Prompt: Repeat exactly the lines from the one containing "left shoulder: (434, 180, -17)" through the last line of the records below, both included, and nothing else.

(Saved data entries)
++++

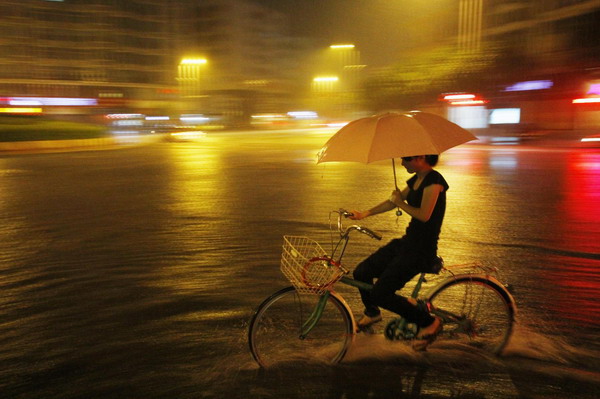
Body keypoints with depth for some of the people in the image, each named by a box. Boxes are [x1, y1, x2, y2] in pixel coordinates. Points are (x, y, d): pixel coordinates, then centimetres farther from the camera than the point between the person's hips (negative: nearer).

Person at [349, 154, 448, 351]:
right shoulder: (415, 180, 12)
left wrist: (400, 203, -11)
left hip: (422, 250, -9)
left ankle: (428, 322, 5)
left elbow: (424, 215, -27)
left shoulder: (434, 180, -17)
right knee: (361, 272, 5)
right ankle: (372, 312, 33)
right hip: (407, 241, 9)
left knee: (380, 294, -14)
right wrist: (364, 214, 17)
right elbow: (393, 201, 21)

++++

Task result:
left shoulder: (434, 180, -17)
right knee: (361, 272, 5)
right ankle: (372, 312, 33)
right hip: (407, 241, 9)
left knee: (380, 294, -14)
right wrist: (364, 214, 17)
right elbow: (393, 201, 21)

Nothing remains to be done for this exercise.